Algunos hechos recientes hacen que estas consideraciones me parezcan pertinentes y oportunas. En su art. 27. 3, la Constitución Española establece que los poderes públicos salen garantes del derecho que tienen los padres para que sus hijos reciban la formación religiosa y moral que esté de acuerdo con sus convicciones. La formación moral de niños, adolescentes y jóvenes no es tarea del Estado; corresponde a los padres, y estos están en su derecho cuando exigen que se eduque a sus hijos según sus convicciones en las materias morales, sea cual sea la asignatura en las que se abordan.
Nadie podrá negar que la educación sexual forma parte, y parte importante, de la formación o educación moral de la persona. Quien, sin encargo expreso de los padres, procura una educación moral-sexual de los alumnos, se arroga un derecho que no posee, se extralimita claramente en sus funciones y usurpa un derecho de los padres; y si dicha educación moral-sexual se hace en contra de sus convicciones, se conculca un derecho que la Constitución les reconoce. En ese caso, los padres tendrían todo el derecho a denunciarlo y, desde luego, a excluir a sus hijos de esa educación.
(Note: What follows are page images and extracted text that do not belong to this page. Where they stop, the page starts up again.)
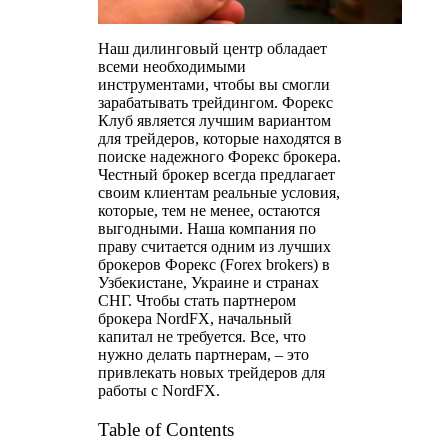
Наш дилинговый центр обладает
всеми необходимыми
инструментами, чтобы вы смогли
зарабатывать трейдингом. Форекс
Клуб является лучшим вариантом
для трейдеров, которые находятся в
поиске надежного Форекс брокера.
Честный брокер всегда предлагает
своим клиентам реальные условия,
которые, тем не менее, остаются
выгодными. Наша компания по
праву считается одним из лучших
брокеров Форекс (Forex brokers) в
Узбекистане, Украине и странах
СНГ. Чтобы стать партнером
брокера NordFX, начальный
капитал не требуется. Все, что
нужно делать партнерам, – это
привлекать новых трейдеров для
работы с NordFX.
Table of Contents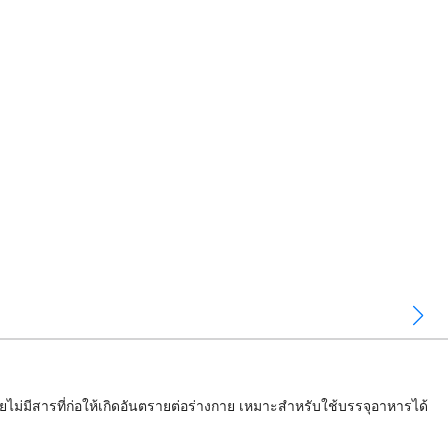
ไม่มีสารที่ก่อให้เกิดอันตรายต่อร่างกาย เหมาะสำหรับใช้บรรจุอาหารได้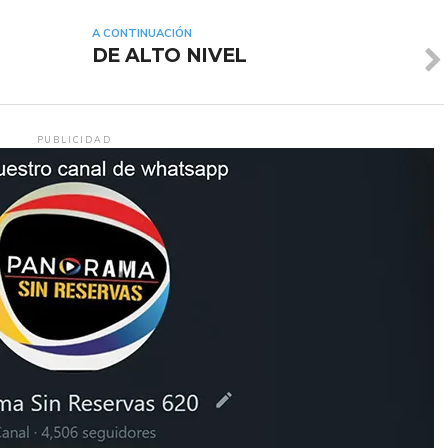
A CONTINUACIÓN
DE ALTO NIVEL
PUBLICIDAD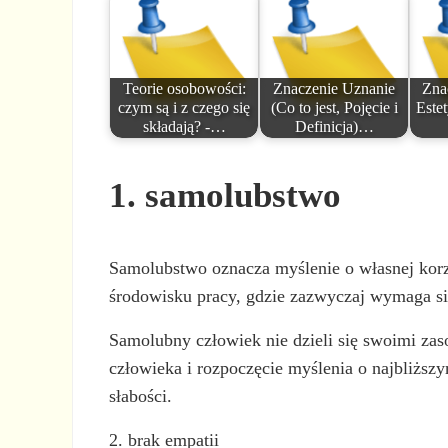
Teorie osobowości:
Znaczenie Uznanie
Zna
czym są i z czego się
(Co to jest, Pojęcie i
Este
składają? -…
Definicja)…
1. samolubstwo
Samolubstwo oznacza myślenie o własnej korzy
środowisku pracy, gdzie zazwyczaj wymaga s
Samolubny człowiek nie dzieli się swoimi za
człowieka i rozpoczęcie myślenia o najbliżs
słabości.
2. brak empatii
Ni el educador tiene derecho alguno a dar una formación moral-sexual según su propia ideología ni puede escudarse en que lo hace siguiendo las directivas del centro o de otras instancias educativas superiores, pues de ese modo no se estaría garantizando la libertad ideológica de los alumnos tal como, en cambio, establece el art. 16.1 de la Constitución Española.